Risotto is made with arborio rice, a rice that is known for its round, short grain and high starch content. When it's cooked slowly, the starch creates the creamy sauce that's the trademark of a good risotto.

2. Stock up on patience

Preparing risotto takes a little time. The stock or broth should be added a little at a time; only add more once it has evaporated.

3. Bite

When fully cooked, risotto should have a little bite to it; it shouldn't be completely soft, but it also shouldn't be crunchy.

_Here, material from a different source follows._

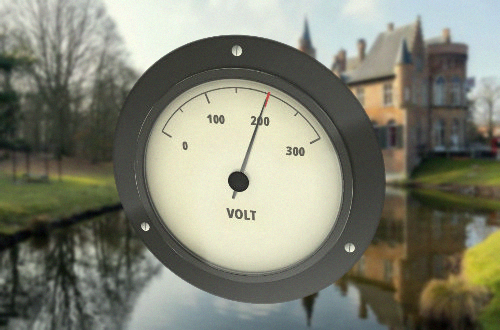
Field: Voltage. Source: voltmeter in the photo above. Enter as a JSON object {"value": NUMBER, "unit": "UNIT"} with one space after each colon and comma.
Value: {"value": 200, "unit": "V"}
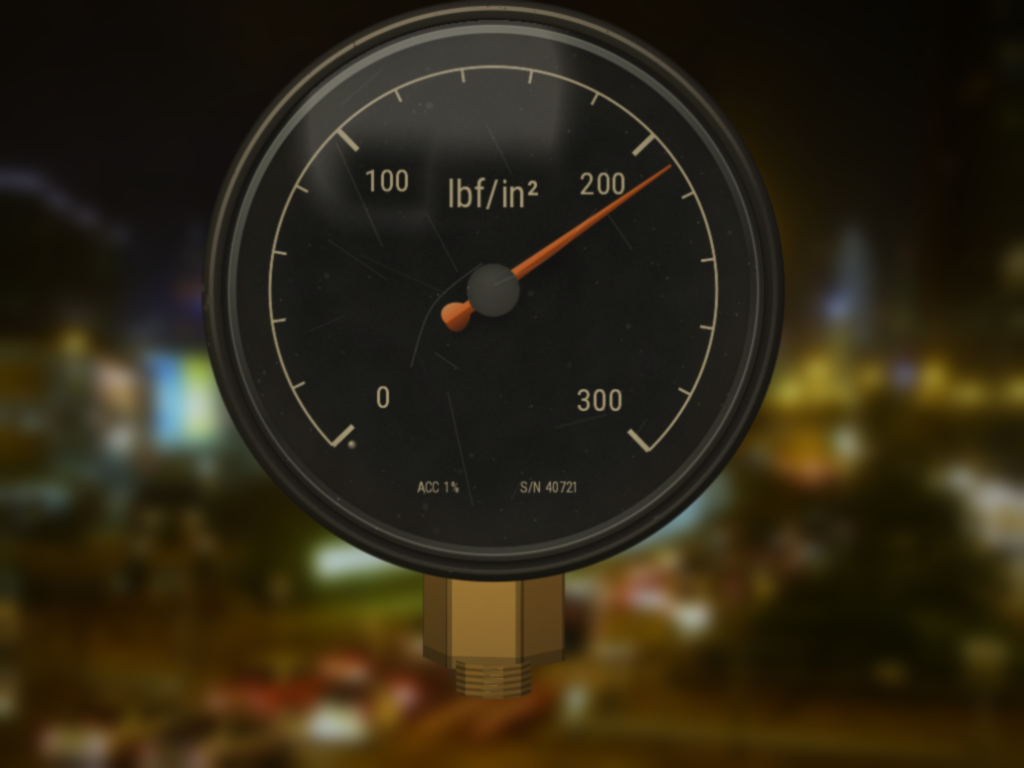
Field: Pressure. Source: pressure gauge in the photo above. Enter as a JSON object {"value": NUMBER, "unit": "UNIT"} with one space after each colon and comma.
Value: {"value": 210, "unit": "psi"}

It's important to taste the rice as you go to make sure you're cooking it to just the right texture.


>>Wild Mushroom Risotto

Parmesan Risotto Recipe

Serves 4

Ingredients:
  • 2 tablespoons olive oil
  • 1 medium onion, chopped
  • 1 cup arborio rice
  • 1/2 cup white wine
  • 3 cups chicken stock
  • 1/4 cup freshly grated Parmesan cheese
  • 1/4 cup chopped fresh parsley

Directions:
  1. Heat the olive oil in a heavy-bottomed pot over medium-high heat until it thins and covers the bottom of the pot; add the onion and cook, stirring occasionally, until the onion softens, about a minute.
  2. Add the rice and stir it until it's evenly coated with the oil; add the white wine and cook until the wine evaporates; add about 1/3 cup of the stock and cook the rice until only about a tablespoon of the stock remains; continue adding the remaining stock, about 1/3 cup at a time, until the risotto is fully cooked.
  3. Stir in the cheese and parsley and serve immediately.

>>More Risotto Recipes


Lemon Risotto

Serves 4

Ingredients:
  • 2 tablespoons olive oil
  • 1 medium onion, chopped
  • 1 cup arborio rice
  • 1/2 cup white wine
  • 3 cups chicken stock
  • 2 tablespoons freshly grated Parmesan cheese
  • 1 tablespoon freshly squeezed lemon juice
  • 2 teaspoons grated lemon zest
  • 1/4 cup chopped fresh parsley

Directions:
  1. Heat the olive oil in a heavy-bottomed pot over medium high heat until it thins and covers the bottom of the pot; add the onion and cook, stirring occasionally, until the onion softens, about a minute.
  2. Add the rice and stir it until it's evenly coated with the oil; add the white wine and cook until the wine evaporates; add about 1/3 cup of the stock and cook the rice until only about a tablespoon of the stock remains; continue adding the remaining stock, about 1/3 cup at a time, until the risotto is fully cooked.
  3. Stir in the lemon juice and zest; season to taste with salt and pepper and serve immediately.

>>Easy Chicken Risotto


Asparagus & Goat Cheese Risotto

Serves 4

Ingredients:

  • 1 cup chopped fresh asparagus
  • 2 tablespoons olive oil
  • 1 medium onion, chopped
  • 1 cup arborio rice
  • 1/2 cup white wine
  • 3 cups chicken stock
  • 1/4 cup crumbled goat cheese

Directions:
  1. Drop the asparagus into a pot of heavily-salted, rapidly boiling water; cook until the asparagus is crisp-tender and bright green; drain the asparagus and set it aside.
  2. Heat the olive oil in a heavy-bottomed pot over medium high heat until it thins and covers the bottom of the pot; add the onion and cook, stirring occasionally, until the onion softens, about a minute.
  3. Add the rice and stir it until it's evenly coated with the oil; add the white wine and cook until the wine evaporates; add about 1/3 cup of the stock and cook the rice until only about a tablespoon of the stock remains; continue adding the remaining stock, about 1/3 cup at a time, until the risotto is fully cooked.
  4. Stir in the goat cheese and the blanched asparagus; season to taste with salt and pepper and serve immediately.